At the hospital last night they had let her speak to her father briefly, and a young resident told her, "He can't communicate with you, but he knows you're there." She had murmured the things she expected Matt would want to hear: that she was sorry about his illness, would not be far away, and would come to the hospital frequently. While speaking, Barbara had looked directly into his eyes and while there was no flicker of recognition she had an impression the eyes were straining to tell her something. Was it imagination? She wondered again now.

Barbara asked the cardiologist, "What are my father's chances?"

"Of recovery?" He looked at her interrogatively.

"Yes. And please be completely candid. I want to know."

"Sometimes people don't ..."

"I do."

The cardiologist said quietly, "Your father's chances of any substantial recovery are nil. My prognosis is that he will be a hemiplegic invalid as long as he lives, with complete loss of power on the right side, including speech."

There was a silence, then Barbara said, "If you don't mind, I'd like to sit down."

"Of course." He guided her to a chair. "It's a big shock. If you like, I'll give you something."

She shook her head. "No."

"You had to know sometime," the doctor said, "and you asked."

They looked, together, through the window of the intensive care unit, at Matt Zaleski, still recumbent, motionless, the machine breathing for him.

The cardiologist said, "Your father was with the auto industry, wasn't he?

In a manufacturing plant, I believe." For the first time, the doctor seemed warmer, more human than before.

"Yes."

"I get a good many patients from that source. Too many." He motioned vaguely beyond the hospital walls toward Detroit. "It's always seemed to me like a battleground out there, with casualties. Your father, I'm afraid, was one."

Chapter 27

No aid was to be given Hank Kreisel in the manufacture or promotion of his thresher.

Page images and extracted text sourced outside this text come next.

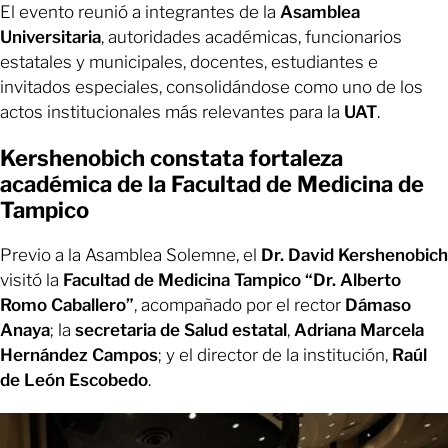
El evento reunió a integrantes de la
Asamblea
Universitaria
, autoridades académicas, funcionarios
estatales y municipales, docentes, estudiantes e
invitados especiales, consolidándose como uno de los
actos institucionales más relevantes para la
UAT
.
Kershenobich constata fortaleza
académica de la Facultad de Medicina de
Tampico
Previo a la Asamblea Solemne, el
Dr. David Kershenobich
visitó la
Facultad de Medicina Tampico “Dr. Alberto
Romo Caballero”
, acompañado por el rector
Dámaso
Anaya
; la
secretaria de Salud estatal
,
Adriana Marcela
Hernández Campos
; y el director de la institución,
Raúl
de León Escobedo
.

The decision, by the board of directors' executive policy committee, reached Adam Trenton in a memo routed through the Product Development chief, Elroy Braithwaite.

Braithwaite brought in the memo personally and tossed it on Adam's desk.

"Sorry," the Silver Fox said, "I know you were interested. You turned me on, too, and you might like to know we were in good company because the chairman felt the same way."

The last news was not surprising. The chairman of the board was noted for his wide-ranging interests and liberal views, but only on rare occasions did he make autocratic rulings and obviously this had not been one.

The real pressure for the negative decision, Adam learned later, came from the executive vice-president, Hub Hewitson, who swayed the triumvirate - the chairman, president, and Hewitson himself - which comprised the executive policy committee.

Reportedly, Hub Hewitson argued on the lines: The company's principal business was building cars and trucks. If the thresher didn't look like a money-making item to farm products division, it should not be foisted on any segment of the corporation merely on public-spirited grounds. As to extramural activities generally, there were already enormous problems in coping with public and legislative pressures for increased safety, less air pollution, employment of the disadvantaged, and kindred matters.

The argument concluded: We are not a philanthropic body but a private enterprise whose objective is to make profits for shareholders.

After brief discussion, the president supported Hub Hewitson's view, so that the chairman was outnumbered, and conceded.